El gobernador de Corrientes, Gustavo Valdés, culminó este jueves sus actividades de inauguración en la ciudad Capital con dos importantes obras orientadas a modernizar la infraestructura urbana y mejorar la circulación en distintos sectores. La jornada marcó el cierre de una etapa dentro de su gestión, con intervenciones significativas que apuntan a integrar mejor los barrios y optimizar los servicios.
La primera actividad tuvo lugar en el barrio La Chola, donde Valdés dejó habilitadas 26 cuadras de pavimento de concreto asfáltico en el área comprendida entre la avenida Argentina y la calle Paysandú. Más tarde, en el barrio Progreso, encabezó la inauguración de 18 cuadras de cordón cuneta sobre la traza que abarca Santa Cecilia, Nevada y Santa Catalina.
Estas obras forman parte del programa provincial de urbanización y buscan mejorar la transitabilidad, garantizar accesos más seguros y evitar problemas de anegamientos en días de intensas lluvias. La combinación de pavimento, nivelación y mejoras en los sistemas de desagüe contribuye directamente a elevar la calidad de vida de los vecinos.

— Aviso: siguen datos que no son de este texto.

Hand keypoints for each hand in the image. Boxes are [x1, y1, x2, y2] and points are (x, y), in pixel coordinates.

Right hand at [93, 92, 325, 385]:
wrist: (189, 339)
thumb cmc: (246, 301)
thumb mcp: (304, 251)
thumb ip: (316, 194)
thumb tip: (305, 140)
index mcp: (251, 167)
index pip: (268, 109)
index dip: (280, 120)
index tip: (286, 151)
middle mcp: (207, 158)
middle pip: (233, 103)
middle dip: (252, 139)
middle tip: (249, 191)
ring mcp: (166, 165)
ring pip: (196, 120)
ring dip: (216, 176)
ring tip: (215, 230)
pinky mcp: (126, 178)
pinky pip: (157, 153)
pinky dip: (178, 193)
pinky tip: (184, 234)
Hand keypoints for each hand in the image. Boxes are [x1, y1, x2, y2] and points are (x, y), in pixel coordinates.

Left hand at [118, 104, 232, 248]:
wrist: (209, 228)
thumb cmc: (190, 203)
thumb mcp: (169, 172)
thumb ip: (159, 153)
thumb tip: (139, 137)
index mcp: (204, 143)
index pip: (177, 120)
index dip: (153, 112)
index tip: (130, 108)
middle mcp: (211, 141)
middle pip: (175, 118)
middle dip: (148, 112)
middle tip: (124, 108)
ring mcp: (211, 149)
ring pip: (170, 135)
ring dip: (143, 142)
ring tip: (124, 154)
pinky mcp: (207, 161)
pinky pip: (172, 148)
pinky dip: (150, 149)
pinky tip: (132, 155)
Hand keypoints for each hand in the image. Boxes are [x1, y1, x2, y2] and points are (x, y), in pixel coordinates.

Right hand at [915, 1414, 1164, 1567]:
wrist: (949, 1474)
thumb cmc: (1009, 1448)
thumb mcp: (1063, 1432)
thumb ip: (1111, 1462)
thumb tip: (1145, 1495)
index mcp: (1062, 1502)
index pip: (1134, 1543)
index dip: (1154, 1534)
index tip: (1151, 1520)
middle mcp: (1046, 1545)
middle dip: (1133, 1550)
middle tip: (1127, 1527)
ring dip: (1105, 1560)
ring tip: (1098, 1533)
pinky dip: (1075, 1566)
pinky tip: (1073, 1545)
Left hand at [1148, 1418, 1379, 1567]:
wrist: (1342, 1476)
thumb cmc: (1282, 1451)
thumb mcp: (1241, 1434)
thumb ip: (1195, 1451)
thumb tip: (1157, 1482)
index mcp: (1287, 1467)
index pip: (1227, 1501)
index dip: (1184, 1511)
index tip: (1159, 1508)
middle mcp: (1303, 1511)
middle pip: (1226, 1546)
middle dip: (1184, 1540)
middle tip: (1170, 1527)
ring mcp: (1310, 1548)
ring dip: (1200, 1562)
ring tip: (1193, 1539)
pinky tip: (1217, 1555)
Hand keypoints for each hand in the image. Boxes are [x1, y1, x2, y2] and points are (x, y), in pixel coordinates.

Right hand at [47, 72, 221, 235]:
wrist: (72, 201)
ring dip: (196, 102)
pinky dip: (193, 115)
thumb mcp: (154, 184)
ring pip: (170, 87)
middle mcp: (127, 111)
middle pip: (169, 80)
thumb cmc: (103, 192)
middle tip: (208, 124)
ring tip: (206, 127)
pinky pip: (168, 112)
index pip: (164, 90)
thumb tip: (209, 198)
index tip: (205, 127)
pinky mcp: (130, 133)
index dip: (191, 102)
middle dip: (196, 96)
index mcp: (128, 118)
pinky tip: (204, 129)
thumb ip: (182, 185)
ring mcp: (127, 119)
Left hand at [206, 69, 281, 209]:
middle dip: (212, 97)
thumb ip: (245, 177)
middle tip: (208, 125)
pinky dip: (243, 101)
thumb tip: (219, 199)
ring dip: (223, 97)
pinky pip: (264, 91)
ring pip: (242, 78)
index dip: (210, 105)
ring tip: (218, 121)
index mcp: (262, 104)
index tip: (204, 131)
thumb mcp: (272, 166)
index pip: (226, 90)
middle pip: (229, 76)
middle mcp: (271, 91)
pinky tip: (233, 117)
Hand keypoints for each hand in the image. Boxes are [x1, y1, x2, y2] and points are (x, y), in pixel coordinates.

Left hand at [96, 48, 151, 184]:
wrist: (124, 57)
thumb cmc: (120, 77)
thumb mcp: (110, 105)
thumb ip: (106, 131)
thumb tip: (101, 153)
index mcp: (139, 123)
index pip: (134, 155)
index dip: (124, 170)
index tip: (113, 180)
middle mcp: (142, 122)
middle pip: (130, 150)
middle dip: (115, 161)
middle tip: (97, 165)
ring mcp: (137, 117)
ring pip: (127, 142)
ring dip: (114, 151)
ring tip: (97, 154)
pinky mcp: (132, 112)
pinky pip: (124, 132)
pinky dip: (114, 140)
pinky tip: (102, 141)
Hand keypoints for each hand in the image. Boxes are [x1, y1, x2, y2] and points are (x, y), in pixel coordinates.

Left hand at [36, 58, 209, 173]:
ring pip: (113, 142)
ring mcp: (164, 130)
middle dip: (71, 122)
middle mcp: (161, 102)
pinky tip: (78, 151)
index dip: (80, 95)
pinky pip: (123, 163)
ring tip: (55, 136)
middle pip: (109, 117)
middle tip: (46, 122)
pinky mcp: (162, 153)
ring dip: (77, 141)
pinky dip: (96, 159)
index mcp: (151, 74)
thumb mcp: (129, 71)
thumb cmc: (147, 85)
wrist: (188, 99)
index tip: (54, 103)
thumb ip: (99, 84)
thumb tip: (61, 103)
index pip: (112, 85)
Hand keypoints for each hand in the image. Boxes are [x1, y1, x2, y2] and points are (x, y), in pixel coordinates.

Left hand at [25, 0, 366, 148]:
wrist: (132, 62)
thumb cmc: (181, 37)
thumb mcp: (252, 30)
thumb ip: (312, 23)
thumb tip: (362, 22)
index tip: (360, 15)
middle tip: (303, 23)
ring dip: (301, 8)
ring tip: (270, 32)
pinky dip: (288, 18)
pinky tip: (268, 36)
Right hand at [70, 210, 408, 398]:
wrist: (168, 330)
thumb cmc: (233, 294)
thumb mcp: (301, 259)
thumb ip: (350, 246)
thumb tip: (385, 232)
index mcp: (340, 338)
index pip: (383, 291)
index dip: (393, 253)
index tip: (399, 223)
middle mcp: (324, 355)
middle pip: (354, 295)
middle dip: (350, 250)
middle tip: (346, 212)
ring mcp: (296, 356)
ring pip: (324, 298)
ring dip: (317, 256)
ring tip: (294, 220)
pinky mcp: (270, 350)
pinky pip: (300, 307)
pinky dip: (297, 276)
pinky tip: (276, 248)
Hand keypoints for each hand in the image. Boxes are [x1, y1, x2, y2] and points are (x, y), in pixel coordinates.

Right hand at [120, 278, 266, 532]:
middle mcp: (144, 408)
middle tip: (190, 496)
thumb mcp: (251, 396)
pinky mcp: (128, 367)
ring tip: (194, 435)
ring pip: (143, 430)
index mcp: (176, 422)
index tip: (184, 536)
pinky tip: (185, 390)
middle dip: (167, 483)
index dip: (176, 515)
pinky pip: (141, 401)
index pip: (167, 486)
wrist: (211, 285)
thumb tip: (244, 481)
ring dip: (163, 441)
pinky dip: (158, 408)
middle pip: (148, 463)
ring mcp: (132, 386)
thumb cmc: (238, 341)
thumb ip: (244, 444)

Durante su intervención, Valdés realizó un repaso de sus ocho años al frente del Ejecutivo provincial, recordando que debió atravesar escenarios difíciles, como la pandemia, que exigieron reorganizar el funcionamiento estatal. Señaló que, pese a ello, se logró ordenar las cuentas públicas, reducir gastos innecesarios y avanzar con obras claves sin recurrir a endeudamiento externo. Destacó especialmente la creación de Vialidad Urbana, a la que atribuyó la ejecución de cerca de 3.000 nuevas cuadras asfaltadas en la Capital.
También remarcó la importancia del plan hídrico y del cordón cuneta como herramientas esenciales para urbanizar correctamente los barrios. Al finalizar el acto en el Progreso, Valdés expresó que esta inauguración representaba su última obra en la ciudad, marcando simbólicamente el cierre de su etapa como gobernador.
Por su parte, el ministro de Obras Públicas, Claudio Polich, explicó que en el barrio Progreso se eliminaron definitivamente las calles de tierra y las zanjas abiertas, mientras que en La Chola se trabajó previamente en la adecuación de servicios y en la mejora de los sistemas de drenaje para garantizar resultados duraderos y eficaces para los vecinos.